As for where he takes the story… Well, I don’t want to spoil it for you, but rest assured that you’ll get the same mix of intense personal conflict and explosive, fast-paced action as found in Control Point. There are some truly surprising twists and turns. You’ll get to see much more of the world of the Source. You’ll get a more complete idea of how the Great Awakening has affected the rest of our world. You’ll get a realistic depiction of the burdens of commanding a group of soldiers in combat, making hard decisions and second-guessing them under the worst of circumstances. You’ll return to Britton’s point of view, and later on, in yet another twist, a surprising third character from the first novel takes center stage. Fortress Frontier is a fast-paced page turner just like Control Point, at once recognizable and full of surprises.
The one aspect of this series that bothers me is that it’s very much a man’s man’s world. There are very few positive, strong female characters. Oddly, Cole introduces the first two women to appear in Fortress Frontier by singling out their weight issues right from the start: Bookbinder’s wife Julie (“her slim body gone to the padded comfort of middle age but still beautiful”), and his administrative assistant Sergeant Pinchot (who “looked like she’d been stuffed into her immaculate uniform” and needs a body-weight waiver). Otherwise, these two barely have speaking parts. The next female character to appear is another secretary, who is sent to fetch coffee for the officers after saying all of two lines. Carried over from Control Point are the impressionable and naive Downer and purely evil Scylla. Sure, there are a few exceptions (e.g. the quietly competent Major Woon in Fortress Frontier), but for the most part, this book is so full of testosterone that it may turn off some readers.

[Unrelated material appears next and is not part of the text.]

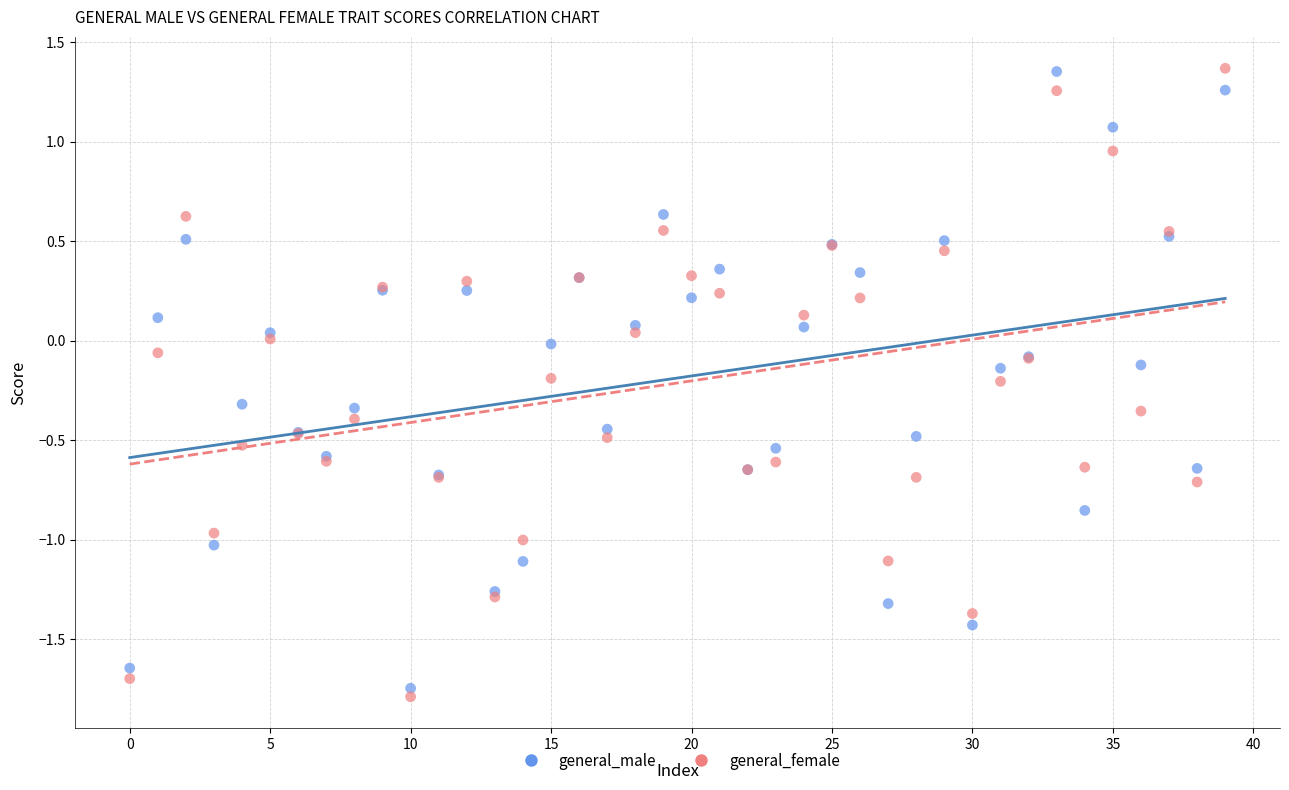

Which series reaches the minimum Y coordinate?

general_female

Still, putting Control Point and Fortress Frontier side by side, it’s clear to see that Myke Cole has improved considerably as a writer. He’s carried over the strengths from his debut: smooth, fast-paced plotting, spectacular action scenes, and characters who experience internal struggles and personal growth under the most strenuous circumstances. He takes the series to the next level by introducing a brand new and very different protagonist while continuing to unpeel the layers of his setting and advance the story. Fortress Frontier is a better book than Control Point in almost every way. If you enjoyed Myke Cole’s debut, you should love this sequel.

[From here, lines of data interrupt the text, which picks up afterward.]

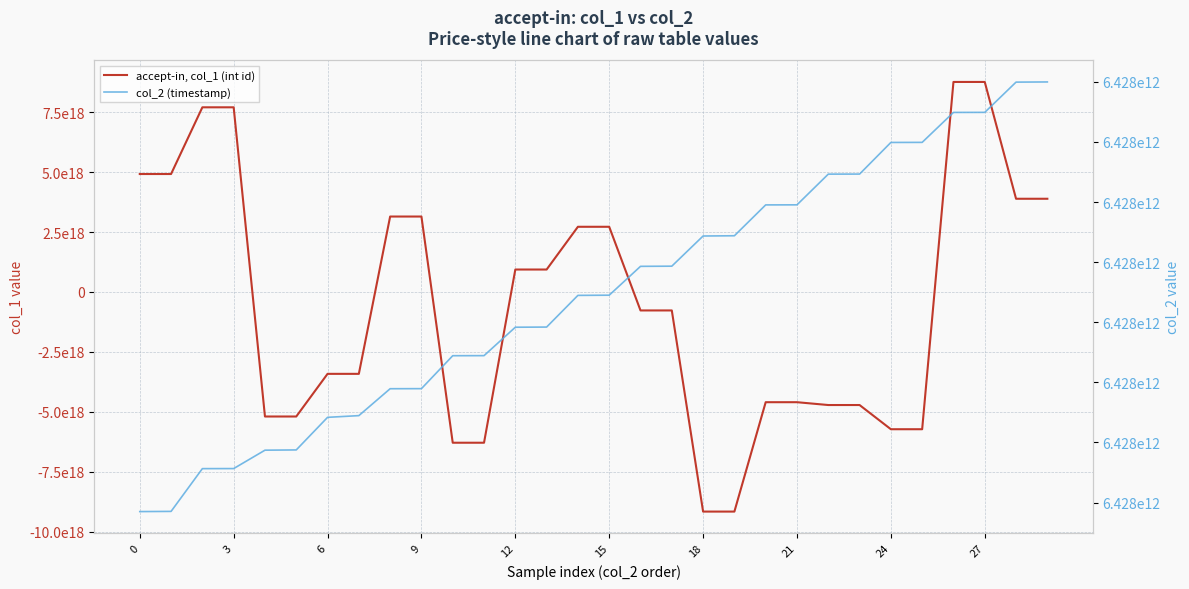

How many series are shown in this chart?

2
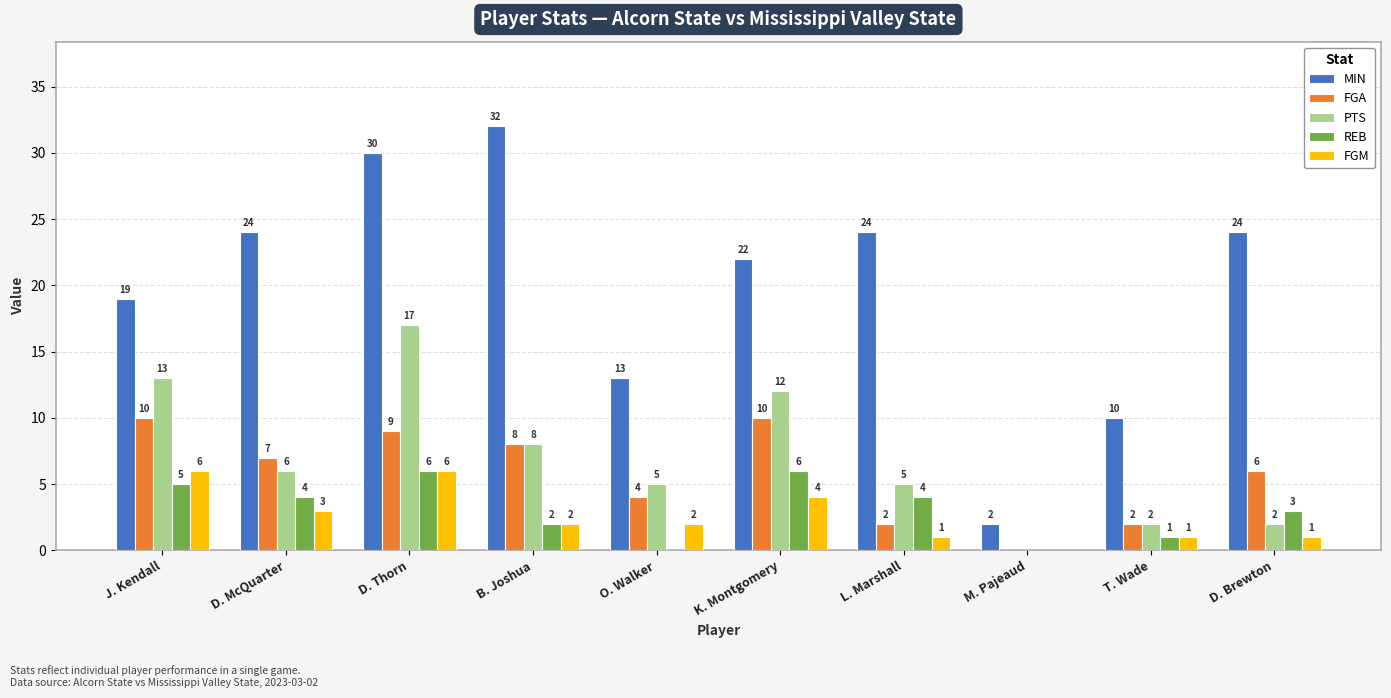

What is the total value across all series at M. Pajeaud?

2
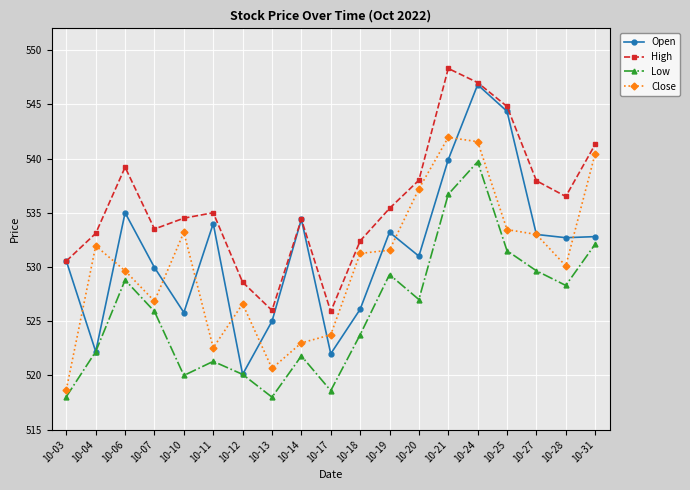

How many distinct data groups are displayed?

4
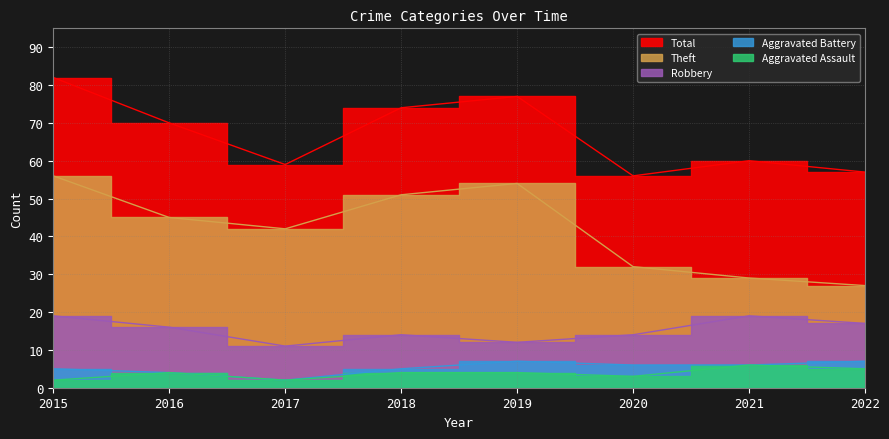

True or false: Theft and Aggravated Assault cross at least once.

False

This review was originally published at Tor.com on January 28th, 2013.
Note: I invited Myke Cole to respond to my review, specifically the section dealing with the way women are portrayed in his novels. The author declined.

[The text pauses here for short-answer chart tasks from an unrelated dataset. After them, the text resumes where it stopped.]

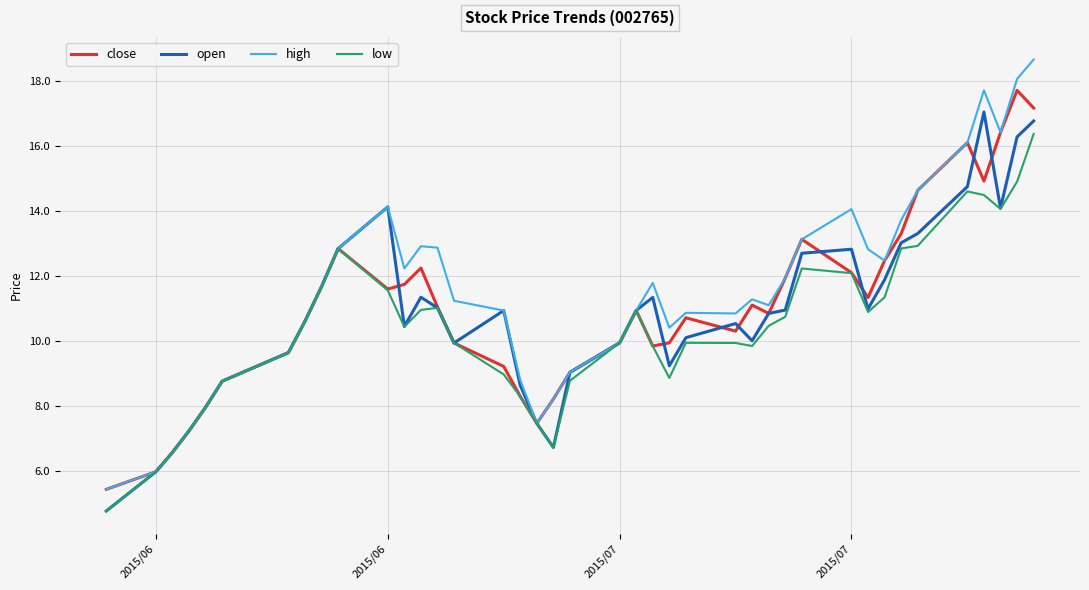

What is the lowest value of the close series?

5.4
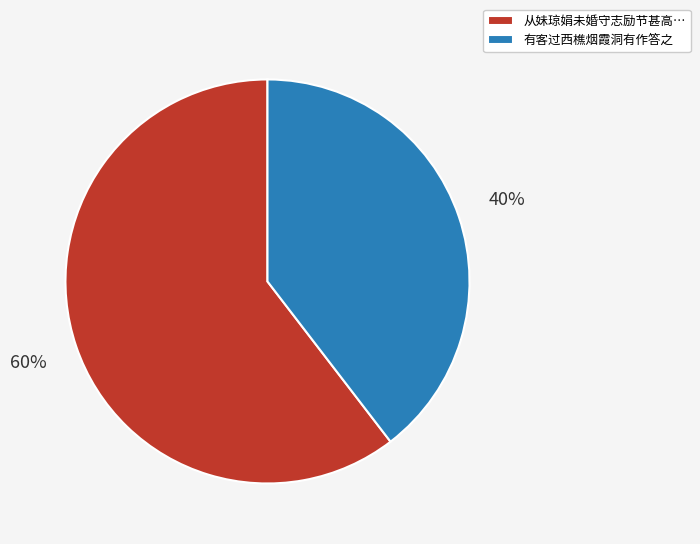

To the nearest percent, what portion does 有客过西樵烟霞洞有作答之 represent?

40%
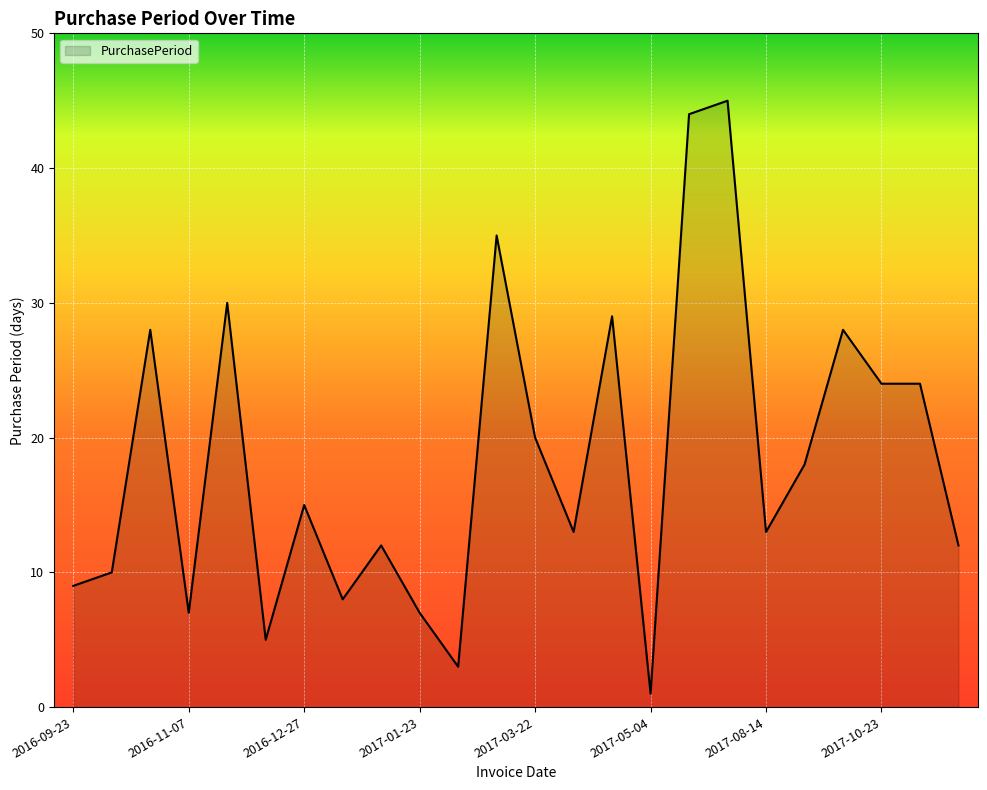

What is the greatest value displayed?

45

Actually, the author did respond here: http://aidanmoher.com/blog/2013/02/articles/the-peril-of-the-contemporary-by-myke-cole/
Hi Myke, I enjoyed that post and read it before I posted my review here, but I don’t think it addressed the specific items I mentioned in my review. It does address the general idea that, once an author publishes a work, it’s out of the author’s hands, and you can’t control how a reader will interpret it. When I emailed you, I asked if you wanted to respond specifically to what I wrote about your female characters.
Dodging the question. That’s disappointing.
I don’t think the state of being female is a strictly contemporary phenomenon?